A group of locals is pushing back against plans to redevelop the former Worumbo Mill site into housing.

Brett Richardson, the town’s economic and community development director, received permission from the town council during a recent town meeting to request quotes from developers in the area for two multi-use buildings, three to four stories tall, providing up to 60 apartment units retail space.

A group of local business owners and residents, calling itself Save the View, seeks to put a hold on that to allow residents to decide the site’s future.

“Whatever happens with the redevelopment plan, we do not want to lose the view of the Androscoggin River,” said an owner of nearby 207 Edibles and a group member Lorelei Hilliker. “We don’t want a four-story apartment building come up there like an eyesore. It takes away all the beauty of that space and the attraction.”

Over the past year, town officials have been working toward inviting mixed-use development into that space and hired Acorn Engineering and Aceto Landscape Architects to create redevelopment renderings for the former mill site.

Lisbon residents were invited to complete a survey in August 2020, picking from three potential development scenarios developed by the two private firms to facilitate deeper and more meaningful public input.
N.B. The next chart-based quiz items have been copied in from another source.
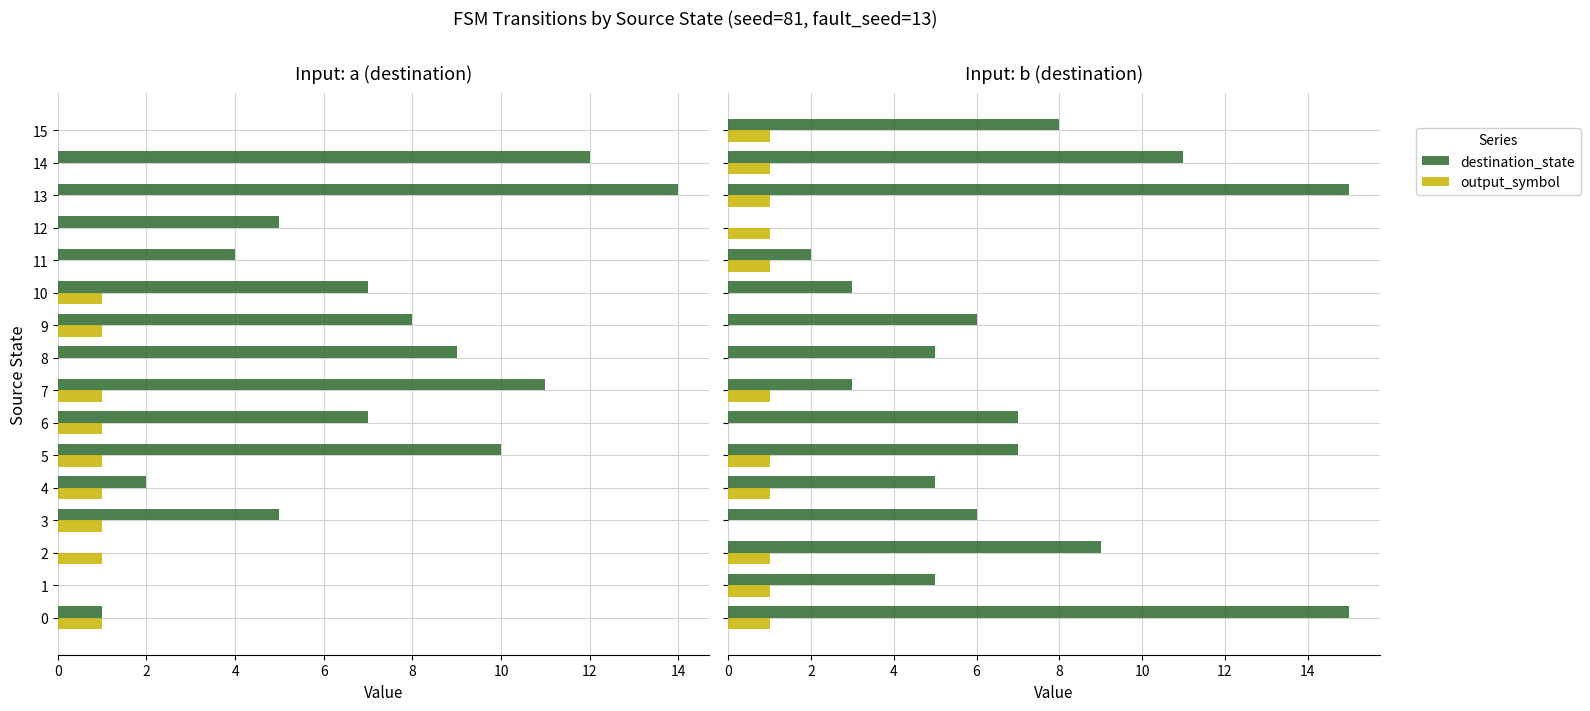

What is the label of the 4th bar from the right?

12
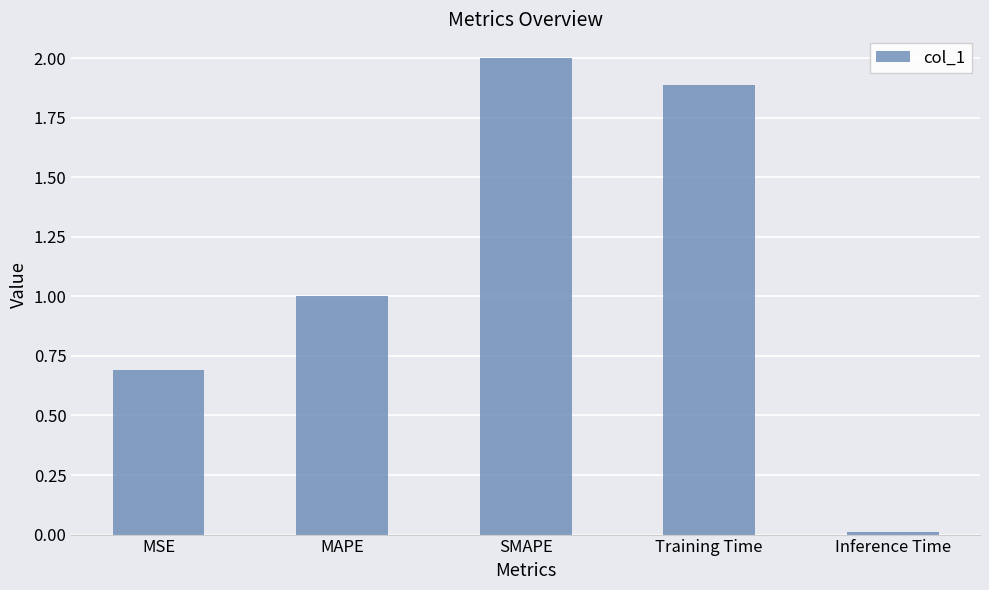

Rank the categories by value from highest to lowest.

SMAPE, Training Time, MAPE, MSE, Inference Time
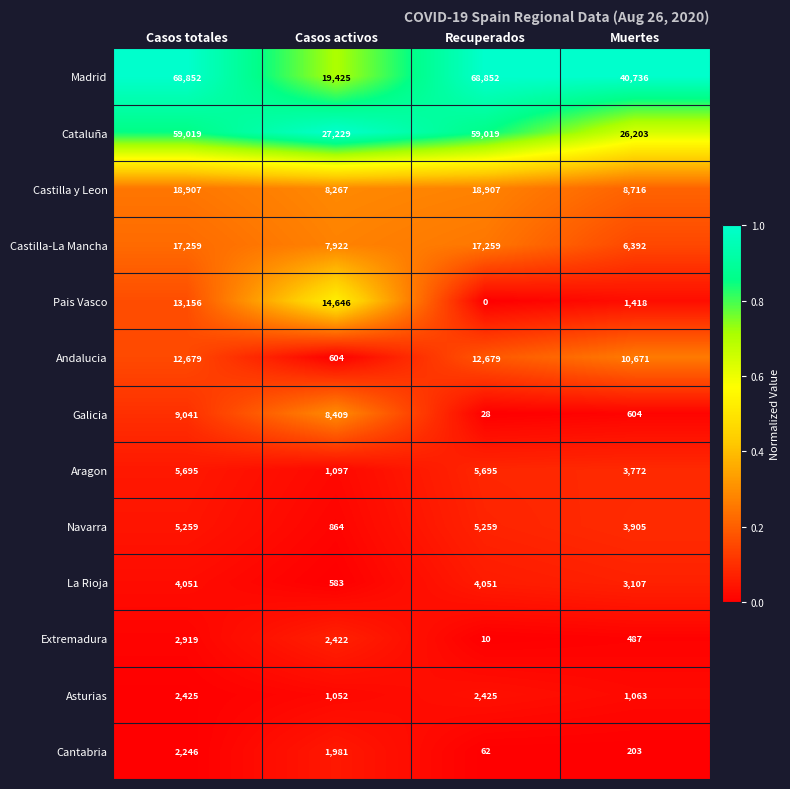

At how many categories does at least one series exceed 30054?

3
“The town has made a few minuscule efforts to include residents in the decision-making process,” said Hilliker. “The survey covered only 306 people out of 10,000 residents in the town. The town officials did not send any direct mails to the residents informing about the survey.”

Hilliker added that many people are not aware of the town council’s decision to move forward with major development plans.

“They posted about the survey on the town’s Facebook page,” she said. “How many people use social media, especially Facebook. People had no clue about what was going on.”

Some business owners said the town would be better served if the property became a community green space that allows for public events, such as food truck festivals and concerts that bring crowds to Lisbon each year.

This summer, Moxie Car Nights have been held in a the waterfront parking lot and routinely draw over 100 antique and classic cars along with food trucks and music, said Hilliker.

According to Richardson, all three development scenarios include more than 3 acres of community green space in addition to parking and the buildings.


“The conceptual green space is twice the size of Lisbon’s current community green space in the Lisbon Falls at the MTM Center,” said Richardson

Toby Conroy, a plant manager of the Sausage Kitchen on Main Street and a member of Save the View, said that several local businesses have been beneficiaries of the river view that opened up when the mill was torn down and are embracing the opportunity. He worries business will suffer if that view gets cut off.

Conroy said his business dropped by 40% in the past few months since the town council decided to close lower Main Street Route 196 and Union Street to vehicles in Summer to draw more foot traffic and encourage outdoor dining.

“Majority of our customers come from outside Lisbon, and it makes it difficult for them to navigate around with the side streets and speed bumps,” said Conroy. “The town’s decision to go ahead with developing apartment complexes will not help anybody. It’s not going to increase the economic bracket in the town. Kelly Park is a great example.”

“The community visioning process is not complete yet,” Richardson said. “We have not made any final decisions regarding specific plans for the redevelopment of the former mill site. I have not had the opportunity to connect with the organizers of this group. However, the town staff strives to provide transparent opportunities for input.”

He added the ongoing community dialogue would continue to be important as the visioning process moves forward.